TASK DESCRIPTION -> Take the listing below and output it exactly, with no images.

───

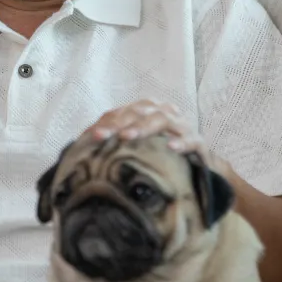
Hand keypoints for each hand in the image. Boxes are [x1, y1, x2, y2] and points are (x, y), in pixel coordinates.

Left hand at [89, 100, 204, 154]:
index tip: (91, 135)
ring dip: (144, 127)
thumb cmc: (162, 158)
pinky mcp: (199, 143)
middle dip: (119, 122)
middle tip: (102, 135)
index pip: (123, 112)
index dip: (106, 122)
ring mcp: (183, 127)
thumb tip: (81, 149)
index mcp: (148, 113)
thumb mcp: (138, 150)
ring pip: (163, 119)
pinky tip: (171, 147)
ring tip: (127, 137)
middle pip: (140, 111)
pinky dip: (182, 141)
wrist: (200, 170)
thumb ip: (115, 145)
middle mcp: (165, 114)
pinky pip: (192, 140)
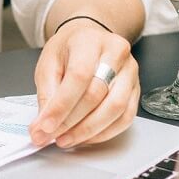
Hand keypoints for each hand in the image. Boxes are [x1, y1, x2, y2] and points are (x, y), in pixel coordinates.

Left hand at [29, 21, 139, 148]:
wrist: (88, 38)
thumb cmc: (68, 50)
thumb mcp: (48, 63)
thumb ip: (46, 93)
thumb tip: (42, 126)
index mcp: (88, 41)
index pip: (78, 76)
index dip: (61, 106)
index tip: (45, 126)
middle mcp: (115, 53)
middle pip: (97, 94)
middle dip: (71, 121)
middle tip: (51, 136)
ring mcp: (130, 71)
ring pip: (116, 108)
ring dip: (89, 130)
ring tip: (66, 139)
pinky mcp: (136, 89)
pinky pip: (126, 117)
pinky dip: (105, 132)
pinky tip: (86, 136)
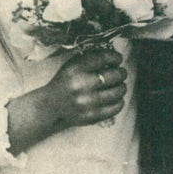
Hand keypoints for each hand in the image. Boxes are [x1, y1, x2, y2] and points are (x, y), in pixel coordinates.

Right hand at [7, 48, 126, 154]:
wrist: (50, 107)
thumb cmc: (65, 83)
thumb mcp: (72, 65)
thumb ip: (91, 59)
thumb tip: (115, 58)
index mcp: (75, 69)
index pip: (103, 58)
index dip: (115, 57)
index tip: (118, 59)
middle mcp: (81, 85)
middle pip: (114, 75)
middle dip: (121, 72)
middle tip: (121, 73)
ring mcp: (87, 102)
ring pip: (118, 91)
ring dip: (122, 86)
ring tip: (119, 85)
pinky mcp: (92, 116)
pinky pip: (116, 107)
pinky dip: (119, 101)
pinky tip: (115, 98)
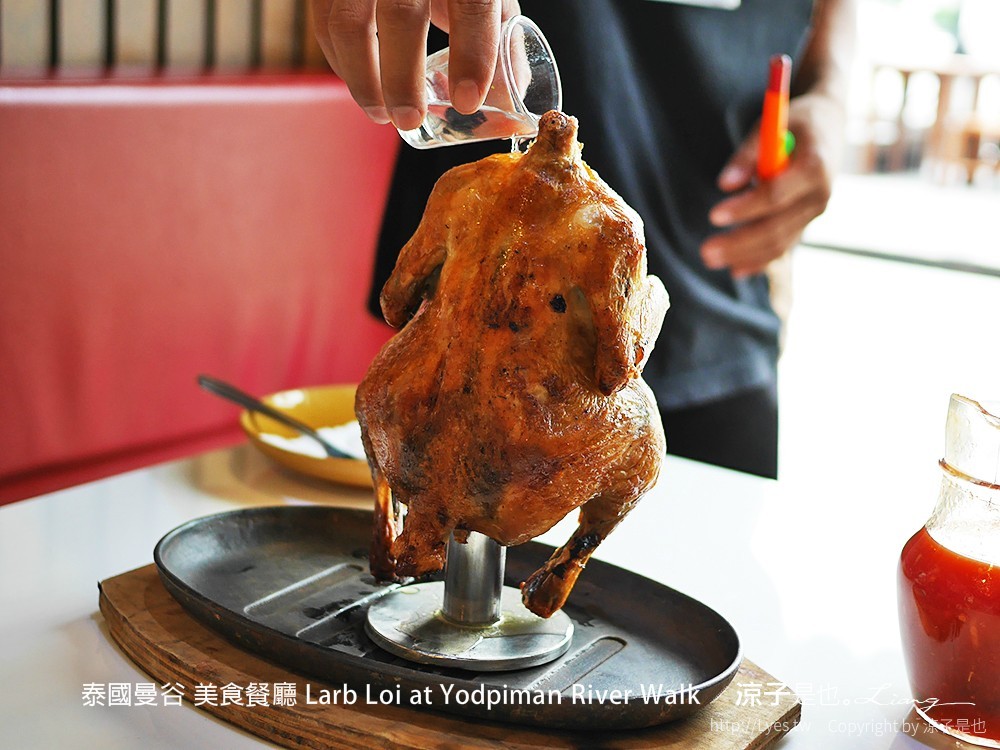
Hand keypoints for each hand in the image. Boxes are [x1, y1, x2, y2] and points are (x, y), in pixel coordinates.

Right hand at [311, 0, 520, 130]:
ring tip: (380, 114)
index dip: (472, 53)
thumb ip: (498, 37)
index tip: (468, 101)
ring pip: (347, 20)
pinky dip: (340, 61)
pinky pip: (324, 20)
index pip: (471, 3)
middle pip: (401, 13)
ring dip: (361, 77)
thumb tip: (508, 97)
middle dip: (403, 77)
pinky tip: (361, 85)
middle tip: (410, 119)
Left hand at [701, 92, 845, 278]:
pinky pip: (783, 247)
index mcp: (815, 167)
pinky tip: (735, 270)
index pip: (776, 196)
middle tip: (705, 251)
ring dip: (743, 256)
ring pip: (779, 243)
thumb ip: (747, 154)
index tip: (714, 215)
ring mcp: (814, 213)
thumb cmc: (796, 122)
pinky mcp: (805, 223)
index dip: (745, 208)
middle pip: (776, 228)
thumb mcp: (772, 124)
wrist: (829, 127)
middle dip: (739, 243)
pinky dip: (759, 260)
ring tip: (710, 259)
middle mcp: (820, 195)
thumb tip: (724, 184)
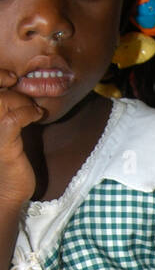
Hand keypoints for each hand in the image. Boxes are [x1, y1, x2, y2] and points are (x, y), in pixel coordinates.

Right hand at [0, 68, 43, 209]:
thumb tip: (19, 86)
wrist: (6, 191)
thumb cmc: (6, 160)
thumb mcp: (5, 129)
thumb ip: (6, 108)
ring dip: (24, 101)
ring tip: (35, 111)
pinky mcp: (3, 142)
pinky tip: (37, 117)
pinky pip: (15, 118)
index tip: (13, 78)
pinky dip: (29, 112)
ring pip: (4, 99)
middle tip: (30, 101)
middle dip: (14, 89)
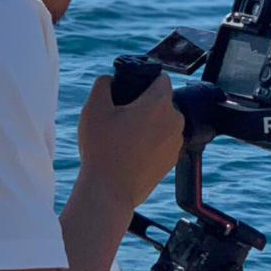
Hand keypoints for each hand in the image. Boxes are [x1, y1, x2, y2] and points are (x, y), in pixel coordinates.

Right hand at [77, 71, 182, 208]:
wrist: (110, 191)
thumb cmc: (102, 149)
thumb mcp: (93, 108)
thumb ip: (103, 83)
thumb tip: (110, 79)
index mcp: (159, 104)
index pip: (161, 78)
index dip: (145, 80)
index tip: (130, 90)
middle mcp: (175, 121)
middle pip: (162, 101)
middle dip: (144, 104)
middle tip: (121, 116)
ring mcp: (176, 142)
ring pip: (163, 122)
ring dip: (149, 124)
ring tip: (124, 137)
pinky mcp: (173, 159)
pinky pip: (163, 141)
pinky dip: (151, 141)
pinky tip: (131, 151)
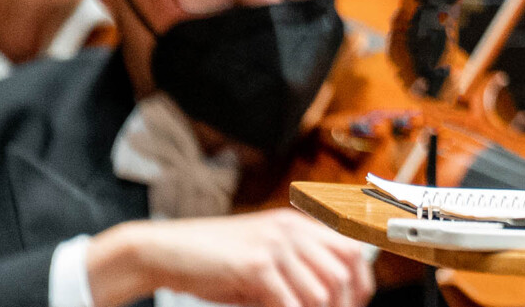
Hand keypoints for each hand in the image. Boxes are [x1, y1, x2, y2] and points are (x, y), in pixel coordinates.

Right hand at [91, 211, 376, 306]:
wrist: (163, 251)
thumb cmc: (211, 261)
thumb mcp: (261, 260)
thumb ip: (293, 273)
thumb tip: (326, 300)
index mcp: (298, 225)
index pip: (352, 250)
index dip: (361, 282)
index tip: (355, 304)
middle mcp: (293, 230)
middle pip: (342, 272)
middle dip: (342, 304)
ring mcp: (275, 245)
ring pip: (320, 291)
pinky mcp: (256, 265)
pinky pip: (287, 302)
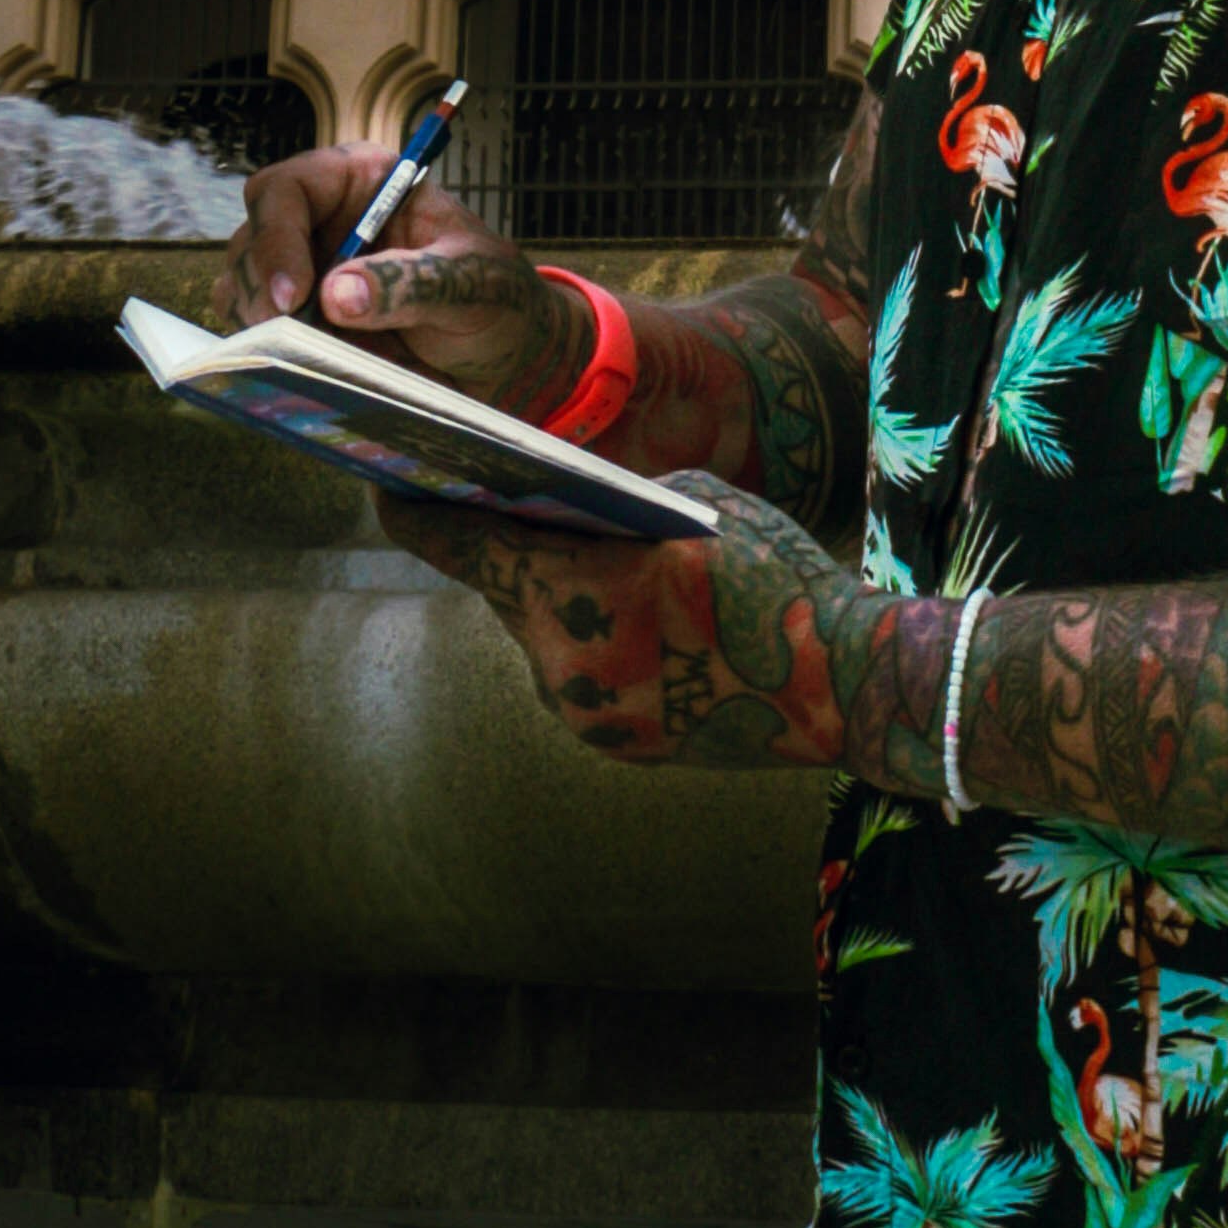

───

ANSWER BOX ->
Hand keypoints for each hand in the image. Boxes are [x1, y1, x2, y2] and points are (x, y), in pixel coordinates.

Left hand at [89, 100, 204, 154]:
index tip: (91, 135)
ring dip: (144, 127)
thumb cmc: (162, 158)
pinky mcp: (199, 143)
middle dip: (119, 122)
middle tip: (102, 135)
index pip: (123, 112)
index dip: (106, 122)
ring mcp: (183, 127)
thumb tip: (81, 149)
index mcp: (148, 113)
thumb mcp: (138, 150)
ring pip: (163, 119)
pinky tip: (171, 147)
ring tip: (127, 137)
middle pip: (140, 111)
pinky dip: (182, 141)
wrist: (200, 170)
thumb ip: (115, 145)
middle mcp: (165, 114)
pinky pip: (192, 140)
Hand keypoints for each hand in the image. Boxes are [x1, y1, x2, y2] and points are (x, y), in pixel coordinates.

Left hand at [29, 21, 139, 148]:
wrist: (88, 38)
thumb cmc: (68, 50)
thumb mcp: (48, 63)
thumb ip: (46, 93)
thumb tip: (42, 126)
index mcp: (88, 41)
index pip: (78, 76)
index dip: (61, 106)
index tip: (45, 126)
middle mcp: (115, 53)
middle pip: (97, 94)
middle dip: (71, 121)
middle tip: (51, 136)
ring mcp: (130, 71)
ring pip: (116, 108)
ring dip: (89, 130)
ring tip: (66, 139)
pinky mcp: (136, 89)
pinky pip: (126, 117)
pinky dip: (105, 132)
pinky tip: (86, 136)
Hand keypoints for each hand in the image. Boxes are [x1, y1, x2, y2] and points are (x, y), in pixel coordinates.

Right hand at [7, 48, 126, 154]:
wrist: (50, 107)
thumb cmc: (65, 83)
thumb mcp: (72, 65)
thumb ip: (91, 59)
thumb tip: (115, 58)
index mcp: (75, 69)
index pip: (103, 58)
index dip: (115, 57)
index tip: (118, 59)
middle mcp: (81, 85)
middle pip: (114, 75)
middle dip: (121, 72)
middle tip: (121, 73)
ring mcp: (87, 102)
ring pip: (118, 91)
ring dip: (122, 86)
ring tip: (119, 85)
pinky mcp: (92, 116)
pinky pip: (116, 107)
pinky dip: (119, 101)
pinky tip: (115, 98)
Hand keypoints for each hand in the image. Boxes are [x1, y1, x2, y2] and points are (x, y), in pixel coordinates.

Right hand at [311, 0, 520, 130]:
ring tip: (380, 114)
index dip: (472, 53)
thumb ip: (498, 37)
index tip: (468, 101)
ring pip: (347, 20)
pinky dip: (340, 61)
pinky pip: (324, 20)
index pip: (471, 3)
middle pip: (401, 13)
ring dip: (361, 77)
thumb tip: (508, 97)
middle dip: (403, 77)
pinky tip: (361, 85)
middle tip: (410, 119)
Left hand at [701, 92, 845, 278]:
pinky pip: (783, 247)
index mcp: (815, 167)
pinky tip: (735, 270)
index pip: (776, 196)
middle tip: (705, 251)
ring dip: (743, 256)
ring pip: (779, 243)
thumb ip: (747, 154)
index tip: (714, 215)
ring mcp: (814, 213)
thumb cmc: (796, 122)
pinky mcp: (805, 223)
index dip: (745, 208)
middle pip: (776, 228)
thumb mcp: (772, 124)
wrist: (829, 127)
middle dip: (739, 243)
pinky dip: (759, 260)
ring tip: (710, 259)
middle mcp: (820, 195)
thumb tip: (724, 184)
Hand keypoints for each hand in the image. Boxes are [x1, y1, x2, y2] and points are (x, y), in pixel coordinates.

Right hand at [0, 68, 43, 209]:
thumb tip: (19, 86)
wrist: (6, 191)
thumb cmc: (6, 160)
thumb mcp: (5, 129)
thumb ip: (6, 108)
ring dip: (24, 101)
ring tip: (35, 111)
pinky mcp: (3, 142)
pinky tip: (37, 117)
pinky pip: (15, 118)
index tip: (13, 78)
pinky dip: (29, 112)
ring pip: (4, 99)
middle tip: (30, 101)
middle dip: (14, 89)
Hand keypoints for each hand in the image. Boxes are [x1, y1, x2, y2] and points are (x, y), in pixel coordinates.

Right hand at [77, 71, 182, 208]:
wrist: (110, 191)
thumb cmc: (102, 149)
thumb mcp: (93, 108)
thumb ip: (103, 83)
thumb tip: (110, 79)
index mcp: (159, 104)
index pip: (161, 78)
index dip: (145, 80)
index tip: (130, 90)
middle mcp: (175, 121)
middle pip: (162, 101)
middle dip: (144, 104)
middle tip: (121, 116)
ring mcp: (176, 142)
ring pip: (163, 122)
ring dip: (149, 124)
ring tip: (124, 137)
pinky mcp: (173, 159)
pinky pip: (163, 141)
pinky dip: (151, 141)
pinky tip: (131, 151)
Hand keypoints for each hand in the image. Boxes are [x1, y1, x2, y2] and points are (x, y), in pixel coordinates.

Right hand at [91, 211, 376, 306]:
wrist: (163, 251)
thumb cmc: (211, 261)
thumb mcp: (261, 260)
thumb ip: (293, 273)
thumb tip: (326, 300)
index mcp: (298, 225)
index pip: (352, 250)
index dip: (361, 282)
index tip: (355, 304)
middle mcp: (293, 230)
middle pip: (342, 272)
middle dip: (342, 304)
ring mcp: (275, 245)
ring pip: (320, 291)
pinky mcp: (256, 265)
pinky pip: (287, 302)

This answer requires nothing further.